### Bounding boxes with keypoints:
┄┄┄┄┄┄
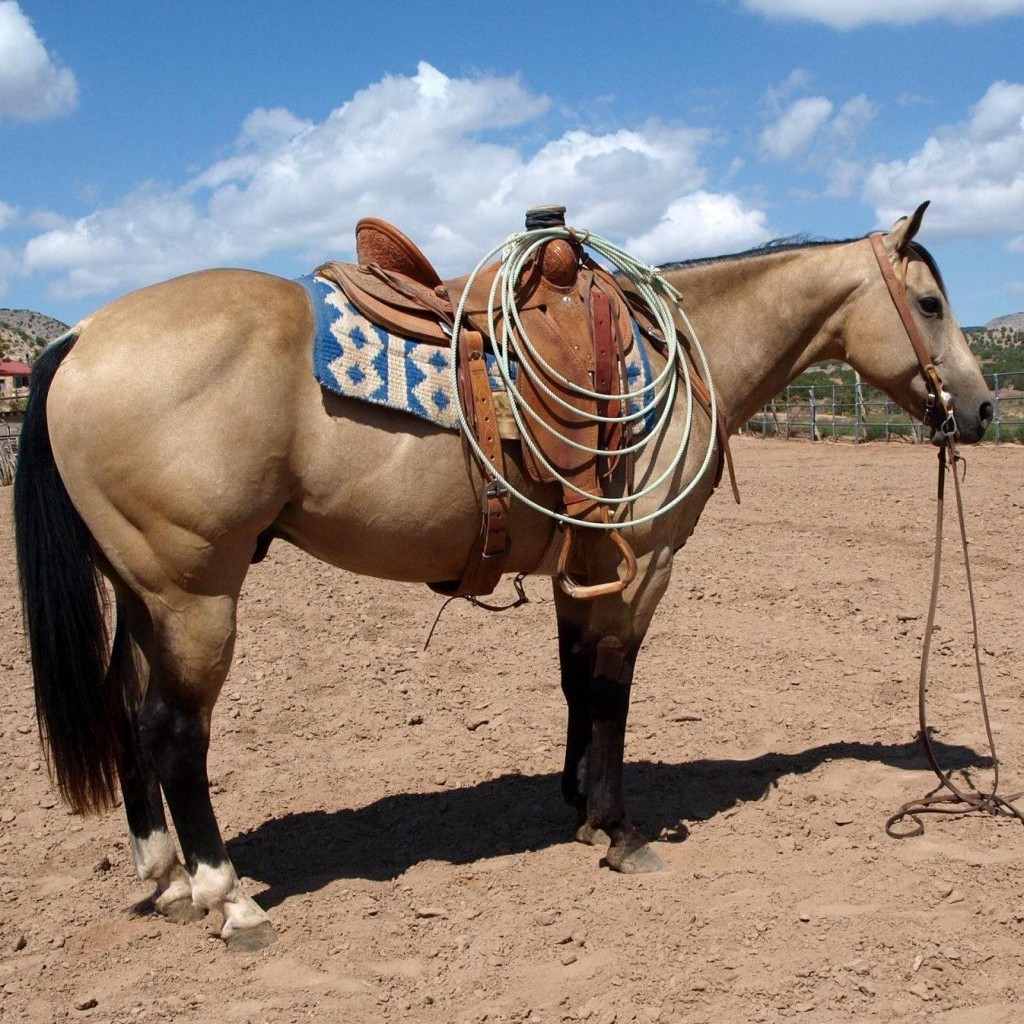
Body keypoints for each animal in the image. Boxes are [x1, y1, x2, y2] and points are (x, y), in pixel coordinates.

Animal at [14, 201, 991, 950]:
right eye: (930, 302)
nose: (981, 410)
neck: (686, 349)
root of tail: (83, 334)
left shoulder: (584, 566)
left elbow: (575, 682)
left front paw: (580, 806)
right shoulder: (644, 568)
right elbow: (612, 691)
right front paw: (620, 831)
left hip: (143, 596)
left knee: (127, 715)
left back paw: (166, 877)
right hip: (196, 597)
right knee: (175, 732)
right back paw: (229, 898)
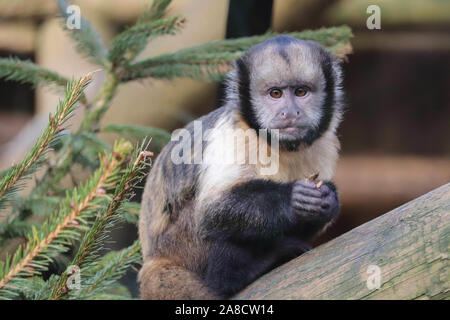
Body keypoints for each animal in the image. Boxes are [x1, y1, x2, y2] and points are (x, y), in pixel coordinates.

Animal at [139, 35, 342, 300]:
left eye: (301, 92)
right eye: (275, 94)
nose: (289, 112)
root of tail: (154, 258)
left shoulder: (324, 143)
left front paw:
┄┄┄┄┄┄
Provide the number of lines in the records above that contain the word "front", with no additional words.

3